WORK TO BE COMPLETED: From the data below, retype exactly the lines starting with the one that contains "Description" and ending with the one that contains "درباره ستاره ونک", both included.

DATASET RECORDS START

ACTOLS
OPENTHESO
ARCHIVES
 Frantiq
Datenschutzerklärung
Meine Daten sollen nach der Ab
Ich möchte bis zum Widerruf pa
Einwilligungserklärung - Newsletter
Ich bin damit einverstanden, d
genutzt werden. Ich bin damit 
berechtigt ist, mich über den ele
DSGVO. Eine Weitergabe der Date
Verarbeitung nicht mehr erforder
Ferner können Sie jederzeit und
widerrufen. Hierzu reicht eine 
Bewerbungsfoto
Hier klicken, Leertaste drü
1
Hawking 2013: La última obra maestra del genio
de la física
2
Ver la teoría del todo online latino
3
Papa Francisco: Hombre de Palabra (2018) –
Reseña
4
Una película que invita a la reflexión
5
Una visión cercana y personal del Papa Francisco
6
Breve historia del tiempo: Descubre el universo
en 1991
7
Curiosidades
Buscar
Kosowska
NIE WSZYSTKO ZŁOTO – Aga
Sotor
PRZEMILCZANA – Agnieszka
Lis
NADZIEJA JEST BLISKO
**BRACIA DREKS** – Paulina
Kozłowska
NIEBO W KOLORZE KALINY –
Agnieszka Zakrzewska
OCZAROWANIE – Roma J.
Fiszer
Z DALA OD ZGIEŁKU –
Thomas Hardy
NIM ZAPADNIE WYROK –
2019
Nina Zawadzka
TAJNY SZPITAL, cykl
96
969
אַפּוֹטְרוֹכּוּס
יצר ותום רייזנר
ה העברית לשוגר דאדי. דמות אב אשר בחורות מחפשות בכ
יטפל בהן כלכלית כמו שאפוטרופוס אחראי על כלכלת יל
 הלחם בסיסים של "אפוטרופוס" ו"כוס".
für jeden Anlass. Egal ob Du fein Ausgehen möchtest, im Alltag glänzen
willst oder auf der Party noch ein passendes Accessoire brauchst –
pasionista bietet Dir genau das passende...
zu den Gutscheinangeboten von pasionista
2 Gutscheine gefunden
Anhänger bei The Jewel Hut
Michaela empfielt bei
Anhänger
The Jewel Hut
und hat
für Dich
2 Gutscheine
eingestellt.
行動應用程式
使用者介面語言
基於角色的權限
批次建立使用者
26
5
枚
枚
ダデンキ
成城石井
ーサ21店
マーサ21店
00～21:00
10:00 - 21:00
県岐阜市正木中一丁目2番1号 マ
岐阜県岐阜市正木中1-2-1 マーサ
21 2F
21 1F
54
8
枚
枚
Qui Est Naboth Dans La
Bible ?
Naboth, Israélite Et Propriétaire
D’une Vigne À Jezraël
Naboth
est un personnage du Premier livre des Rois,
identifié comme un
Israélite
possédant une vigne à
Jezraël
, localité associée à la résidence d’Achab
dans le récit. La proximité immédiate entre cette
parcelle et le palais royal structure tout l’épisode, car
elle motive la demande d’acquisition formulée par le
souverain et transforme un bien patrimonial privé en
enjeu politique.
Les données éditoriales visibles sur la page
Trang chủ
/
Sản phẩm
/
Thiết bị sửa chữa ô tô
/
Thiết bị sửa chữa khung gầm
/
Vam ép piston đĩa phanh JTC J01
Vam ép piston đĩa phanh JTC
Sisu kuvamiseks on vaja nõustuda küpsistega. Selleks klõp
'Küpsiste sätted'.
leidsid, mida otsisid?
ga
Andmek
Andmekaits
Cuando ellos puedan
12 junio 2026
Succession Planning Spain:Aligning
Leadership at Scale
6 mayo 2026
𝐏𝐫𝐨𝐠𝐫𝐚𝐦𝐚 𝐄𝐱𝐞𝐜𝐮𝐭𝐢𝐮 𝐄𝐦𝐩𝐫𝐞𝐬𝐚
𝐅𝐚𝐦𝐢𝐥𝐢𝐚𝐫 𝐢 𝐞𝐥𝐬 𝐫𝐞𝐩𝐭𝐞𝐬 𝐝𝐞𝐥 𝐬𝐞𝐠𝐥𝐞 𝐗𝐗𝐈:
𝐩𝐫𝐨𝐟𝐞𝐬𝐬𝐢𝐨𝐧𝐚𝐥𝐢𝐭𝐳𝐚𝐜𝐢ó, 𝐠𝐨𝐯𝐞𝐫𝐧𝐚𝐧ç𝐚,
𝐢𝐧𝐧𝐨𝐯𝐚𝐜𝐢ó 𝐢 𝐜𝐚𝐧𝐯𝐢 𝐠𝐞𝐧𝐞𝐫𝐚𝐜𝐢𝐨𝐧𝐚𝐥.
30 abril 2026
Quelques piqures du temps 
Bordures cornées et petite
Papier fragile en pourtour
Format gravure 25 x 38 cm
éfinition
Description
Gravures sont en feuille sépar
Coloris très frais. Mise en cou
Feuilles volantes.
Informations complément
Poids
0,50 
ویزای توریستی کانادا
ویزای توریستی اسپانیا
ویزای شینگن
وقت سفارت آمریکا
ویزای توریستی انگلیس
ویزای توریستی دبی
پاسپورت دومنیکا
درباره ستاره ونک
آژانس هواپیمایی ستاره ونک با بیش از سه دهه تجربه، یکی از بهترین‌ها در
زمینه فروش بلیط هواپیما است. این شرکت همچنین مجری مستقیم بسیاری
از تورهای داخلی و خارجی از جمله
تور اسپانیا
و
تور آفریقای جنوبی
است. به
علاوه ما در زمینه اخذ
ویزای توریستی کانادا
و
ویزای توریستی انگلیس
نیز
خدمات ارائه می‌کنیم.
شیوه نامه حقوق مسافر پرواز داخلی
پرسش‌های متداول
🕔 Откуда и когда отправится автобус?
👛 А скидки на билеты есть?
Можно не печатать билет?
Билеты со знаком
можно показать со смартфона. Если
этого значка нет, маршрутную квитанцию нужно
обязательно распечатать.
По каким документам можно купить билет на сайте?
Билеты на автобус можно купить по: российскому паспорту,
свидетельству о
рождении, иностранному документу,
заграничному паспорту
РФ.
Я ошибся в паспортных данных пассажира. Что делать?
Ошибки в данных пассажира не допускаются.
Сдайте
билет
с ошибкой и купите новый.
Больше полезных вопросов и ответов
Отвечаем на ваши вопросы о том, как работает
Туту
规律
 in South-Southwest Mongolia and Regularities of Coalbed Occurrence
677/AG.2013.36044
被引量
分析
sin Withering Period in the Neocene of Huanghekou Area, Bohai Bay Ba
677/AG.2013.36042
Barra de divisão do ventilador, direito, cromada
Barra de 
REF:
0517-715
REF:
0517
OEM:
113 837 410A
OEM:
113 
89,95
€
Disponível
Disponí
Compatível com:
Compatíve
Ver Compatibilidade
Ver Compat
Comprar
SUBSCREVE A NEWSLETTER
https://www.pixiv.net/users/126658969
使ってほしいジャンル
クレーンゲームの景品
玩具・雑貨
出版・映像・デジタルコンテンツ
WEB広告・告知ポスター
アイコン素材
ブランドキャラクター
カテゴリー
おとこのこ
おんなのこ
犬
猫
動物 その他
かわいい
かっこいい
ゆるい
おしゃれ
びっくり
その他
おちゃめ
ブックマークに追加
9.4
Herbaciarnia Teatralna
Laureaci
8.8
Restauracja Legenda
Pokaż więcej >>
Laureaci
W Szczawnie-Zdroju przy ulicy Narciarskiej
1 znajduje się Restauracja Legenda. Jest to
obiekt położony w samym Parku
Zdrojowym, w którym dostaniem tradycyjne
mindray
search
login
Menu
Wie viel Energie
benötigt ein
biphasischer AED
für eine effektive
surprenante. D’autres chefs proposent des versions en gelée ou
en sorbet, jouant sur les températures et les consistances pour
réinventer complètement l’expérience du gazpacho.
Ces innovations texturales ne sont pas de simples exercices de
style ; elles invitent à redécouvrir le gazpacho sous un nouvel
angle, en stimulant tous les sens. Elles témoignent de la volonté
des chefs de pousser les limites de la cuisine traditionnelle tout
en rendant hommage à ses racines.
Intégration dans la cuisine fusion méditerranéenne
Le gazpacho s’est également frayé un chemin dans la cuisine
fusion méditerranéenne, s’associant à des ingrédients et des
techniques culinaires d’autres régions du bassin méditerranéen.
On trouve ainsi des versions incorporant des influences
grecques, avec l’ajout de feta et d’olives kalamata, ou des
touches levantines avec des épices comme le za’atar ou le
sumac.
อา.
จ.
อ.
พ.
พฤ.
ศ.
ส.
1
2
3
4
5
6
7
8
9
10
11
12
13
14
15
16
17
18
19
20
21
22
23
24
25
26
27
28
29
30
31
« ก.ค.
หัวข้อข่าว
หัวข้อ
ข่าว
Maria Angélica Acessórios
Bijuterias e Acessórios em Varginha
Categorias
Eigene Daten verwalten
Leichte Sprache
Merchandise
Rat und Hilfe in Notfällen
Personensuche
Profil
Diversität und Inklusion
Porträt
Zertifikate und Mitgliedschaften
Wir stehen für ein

DATASET RECORDS END

RESULT BELOW:
Description
Gravures sont en feuille sépar
Coloris très frais. Mise en cou
Feuilles volantes.
Informations complément
Poids
0,50 
ویزای توریستی کانادا
ویزای توریستی اسپانیا
ویزای شینگن
وقت سفارت آمریکا
ویزای توریستی انگلیس
ویزای توریستی دبی
پاسپورت دومنیکا
درباره ستاره ونک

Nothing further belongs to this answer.